One of the company's first programs was in influenza, and in 2005 it added pandemic flu to its formal drug-development pipeline with the goal of filing an investigational new drug application by the end of 2006 after securing US government funding.
However, by mid-2007 the company put the effort on hold, with Maraganore saying that “we have just not been satisfied with the level of in vivo efficacy we’re seeing related to specific RNAi effects” (GSN 8/16/2007). The program has since quietly disappeared from Alnylam's disclosed pipeline.
Alnylam also had a fledgling effort in wet AMD, and in 2004 partnered with Merck on the program. The next year, however, Maraganore gave hints that the firm was planning to end the program in light of strong data from more-developed treatments under development by other drug makers (GSN 8/5/2005). Alnylam did so a few months later.

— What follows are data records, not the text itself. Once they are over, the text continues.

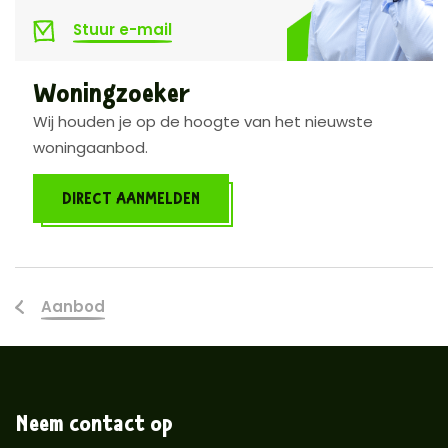
Stuur e-mail
Woningzoeker
Wij houden je op de hoogte van het nieuwste
woningaanbod.
DIRECT AANMELDEN
Aanbod
Neem contact op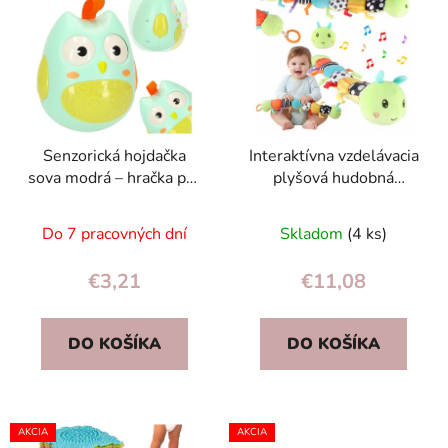
ý
p
p
r
i
o
s
d
p
u
r
k
Senzorická hojdačka
Interaktívna vzdelávacia
o
t
sova modrá – hračka pre
plyšová hudobná
d
o
bábätká a batoľatá 3+
húsenica hračka s
u
v
mesiacov
melódiou 0+
Do 7 pracovných dní
Skladom
(4 ks)
k
t
€3,21
€11,08
o
v
DO KOŠÍKA
DO KOŠÍKA
AKCIA
AKCIA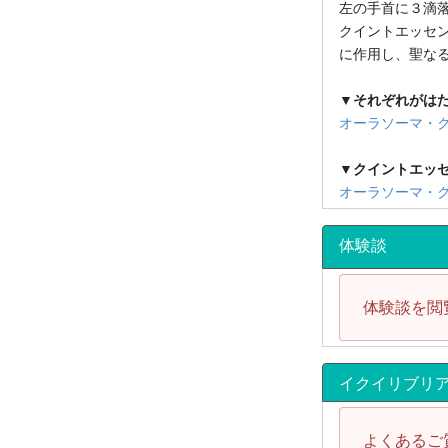
左の手首に３滴
クイントエッセン
に作用し、聖な
▼それぞれがは
オーラソーマ・
▼クイントエッ
オーラソーマ・
体験談
体験談を閲
イクイリブリ
よくあるご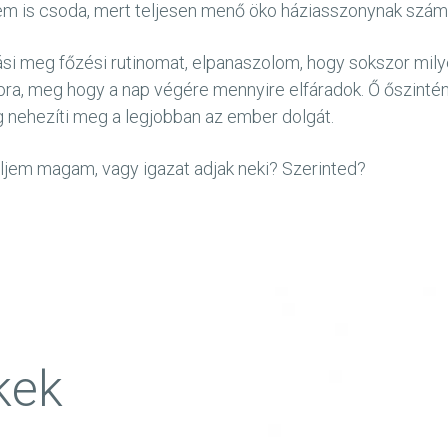
 nem is csoda, mert teljesen menő öko háziasszonynak szám
ási meg főzési rutinomat, elpanaszolom, hogy sokszor mily
csora, meg hogy a nap végére mennyire elfáradok. Ő őszint
 nehezíti meg a legjobban az ember dolgát.
jem magam, vagy igazat adjak neki? Szerinted?
kek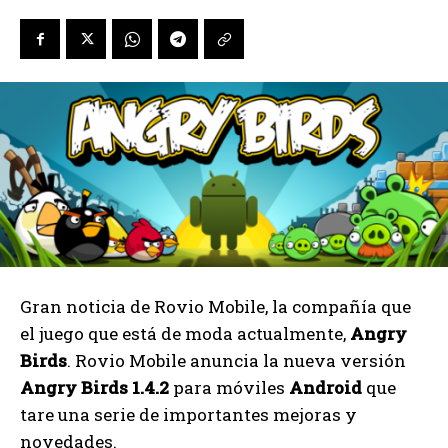
Gran noticia de Rovio Mobile, la compañía que
el juego que está de moda actualmente,
Angry
Birds
. Rovio Mobile anuncia la nueva versión
Angry Birds 1.4.2
para móviles
Android
que
tare una serie de importantes mejoras y
novedades.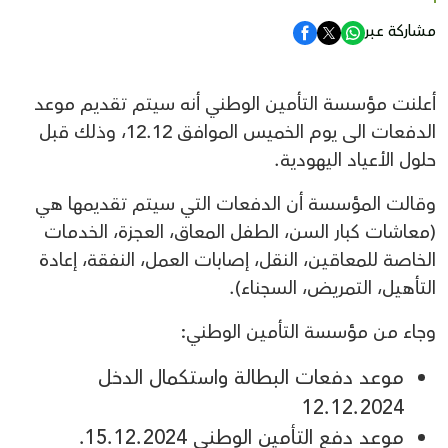
مشاركة عبر
أعلنت مؤسسة التأمين الوطني أنه سيتم تقديم موعد
الدفعات الى يوم الخميس الموافق 12.12، وذلك قبل
حلول الأعياد اليهودية.
وقالت المؤسسة أن الدفعات التي سيتم تقديمها هي
(معاشات كبار السن، الطفل المعاق، العجزة، الخدمات
الخاصة للمعاقين، النقل، إصابات العمل، النفقة، إعادة
التأهيل، التمريض، السجناء).
وجاء من مؤسسة التأمين الوطني:
موعد دفعات البطالة واستكمال الدخل
12.12.2024
موعد دفع التأمين الوطني 15.12.2024.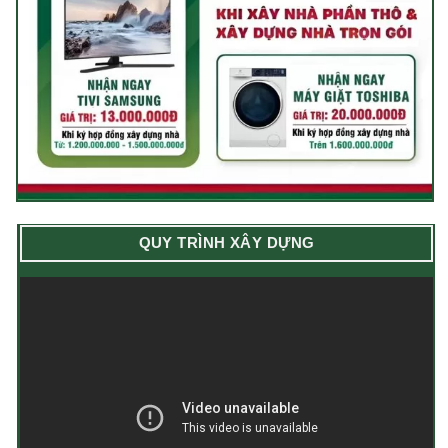
QUY TRÌNH XÂY DỰNG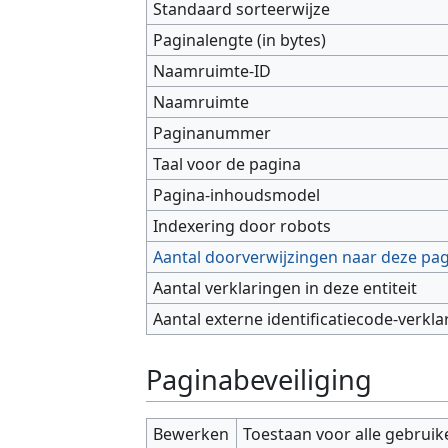
Standaard sorteerwijze
Paginalengte (in bytes)
Naamruimte-ID
Naamruimte
Paginanummer
Taal voor de pagina
Pagina-inhoudsmodel
Indexering door robots
Aantal doorverwijzingen naar deze pa
Aantal verklaringen in deze entiteit
Aantal externe identificatiecode-verkla
Paginabeveiliging
Bewerken
Toestaan voor alle gebruik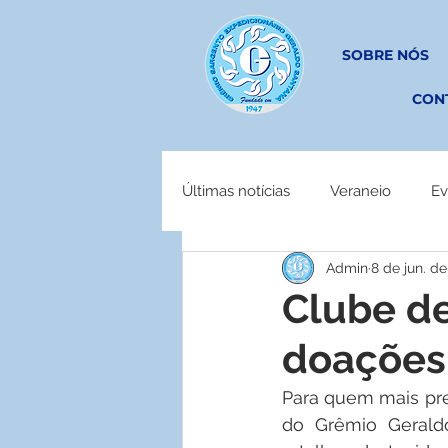
SOBRE NÓS
CON
Últimas notícias
Veraneio
Ev
Admin
8 de jun. de
EM OBRAS
Clube d
doações 
Para quem mais pre
do Grêmio Geraldo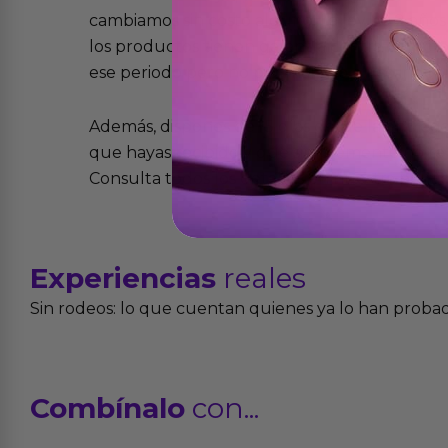
cambiamos sin costo alguno. La ley de 2 años 
los productos tienen garantía contra defecto
ese periodo pero no por mal uso o uso indeb
Además, dispones de 15 días desde la entreg
que hayas recibido y que simplemente no te 
Consulta todos los detalles en nuestra políti
Experiencias
reales
Sin rodeos: lo que cuentan quienes ya lo han proba
Combínalo
con...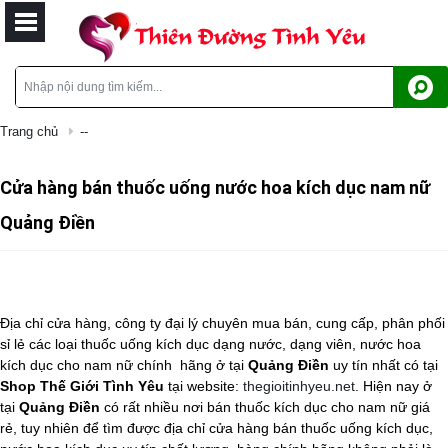
Trang chủ
--
Cửa hàng bán thuốc uống nước hoa kích dục nam nữ
Quảng Điền
Địa chỉ cửa hàng, công ty đại lý chuyên mua bán, cung cấp, phân phối
sỉ lẻ các loại thuốc uống kích dục dạng nước, dạng viên, nước hoa
kích dục cho nam nữ chính
hãng ở tại
Quảng Điền
uy tín nhất có tại
Shop Thế Giới Tình Yêu
tại website:
thegioitinhyeu.net
. Hiện nay ở
tại
Quảng Điền
có rất nhiều nơi bán
thuốc kích dục cho nam nữ
giá
rẻ, tuy nhiên để tìm được địa chỉ cửa hàng bán
thuốc uống kích dục,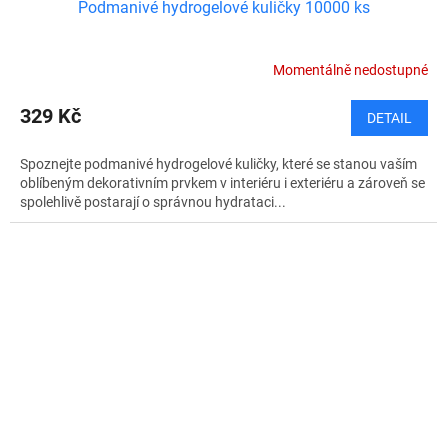
Podmanivé hydrogelové kuličky 10000 ks
Momentálně nedostupné
329 Kč
DETAIL
Spoznejte podmanivé hydrogelové kuličky, které se stanou vaším
oblíbeným dekorativním prvkem v interiéru i exteriéru a zároveň se
spolehlivě postarají o správnou hydrataci...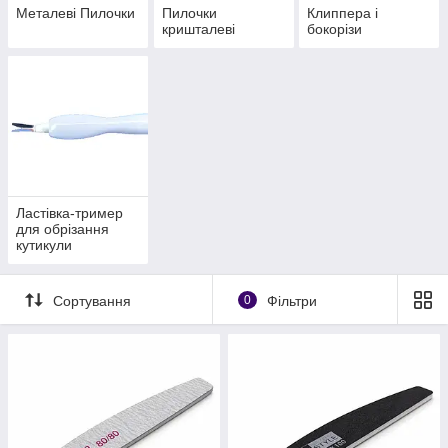
Металеві Пилочки
Пилочки
Клиппера і
кришталеві
бокорізи
Ластівка-тример
для обрізання
кутикули
Сортування
0
Фільтри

Meanwhile, little has been said about Alnylam's collaboration with Biogen Idec since the companies announced their alliance in 2006. At the time, the firms said they were aiming to use Alnylam's RNAi technology to treat progressive multifocal leukoencephalopathy, an opportunistic viral infection of the brain that has been associated with Biogen Idec's multiple sclerosis drug Tysabri (GSN 9/21/2006).
Alnylam still lists the alliance on its website, but has not mentioned the arrangement since it was first announced.
More recently, Alnylam disclosed that it has dropped out of its partnership with Medtronic to develop an RNAi-based treatment for Huntington's disease (GSN 5/10/2012). Once structured as a 50/50 arrangement, Medtronic will now be responsible for all development and commercialization of the candidate, with Alnylam receiving only milestones and royalties.